As soon as you know which rule you want to delete, write down the chain number followed by the line of the rule. Then run the iptables -D command and type the chain number and the rule.

If we want to delete an inbound rule that is dropping invalid packets, for example, we could see that is rule 3 in the INPUT chain. Therefore, we will have to run the command below:

sudo iptables -D INPUT 3

Removing All Chain Rules

Iptables offers a way to delete all rules in a chain. Remember that you may not block the SSH connection of your instance with a default drop or deny policy. When you do, you will have to connect via the console to fix the inaccessibility issue.

Deleting All Rules on a Single Chain

You can use F- or the equivalent flush– and the name of the chain to flush a certain chain, thereby removing all rules in the chain.
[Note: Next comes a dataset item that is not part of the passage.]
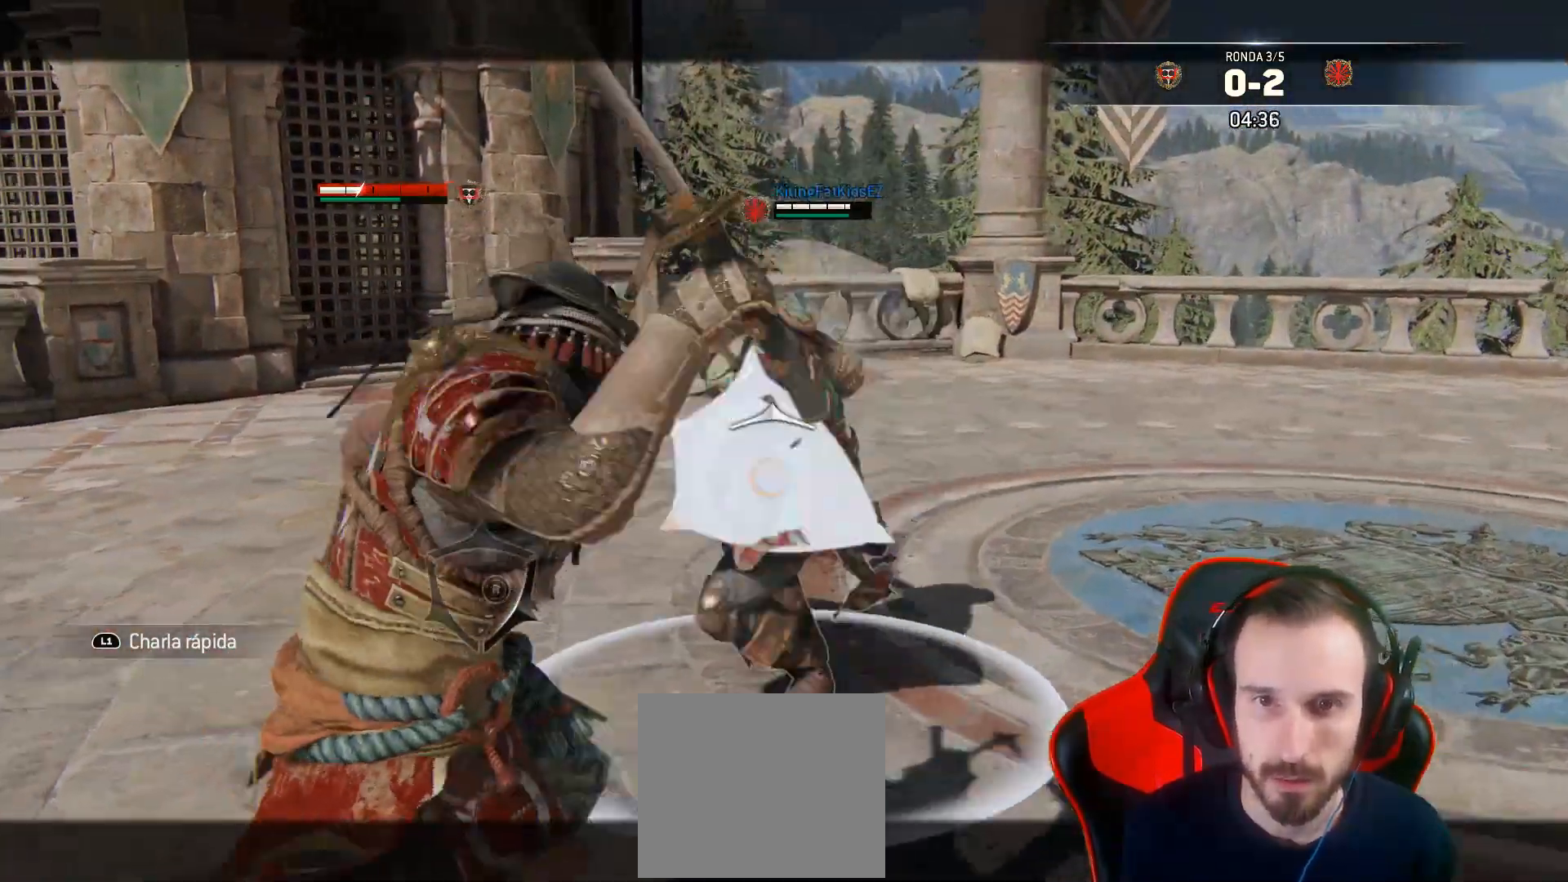
{"dt_ms": 500, "buttons": ["L2", "L3"], "left_stick": "center", "right_stick": "up-right", "events": [[367, "right_stick", "up-right"], [500, "left_stick", "center"]]}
To flush all rules from the INPUT chain, for example, run this command:

sudo iptables -F INPUT

Deleting All Rules From All Chains

You can use F- or the equivalent flush– alone to flush all chains, which will remove all firewall rules, run the following command:

sudo iptables -F

Deleting All Rules and All Chains and Accepting All

The purpose of this section is to explain to you how to delete all firewall rules, tables and chains and accept all network traffic.

Be aware that by doing this, you are disabling your firewall. Only perform this section when you want to reconfigure your firewall from scratch.

To begin, change the default policy for each internal chain to ACCEPT. This is primarily to ensure that you will not lose your SSH connection to your instance.

sudo iptables -P INPUT ACCEPT

sudo iptables -P FORWARD ACCEPT

sudo iptables -P OUTPUT ACCEPT

After that, flush the nat and mangle tables, remove all chains (-F), and then delete any non-default chains (-X):

sudo iptables -t nat -F

sudo iptables -t mangle -F

sudo iptables -F

sudo iptables -X

At this point, your firewall is allowing all network traffic in and out. By listing your rules, you can see that there are none, and you are left with only the three default chains (INPUT, FORWARD, and OUTPUT).

Keep in mind that whatever changes you made using the iptables command will be temporary and will need to be saved so that they are preserved even after a reboot.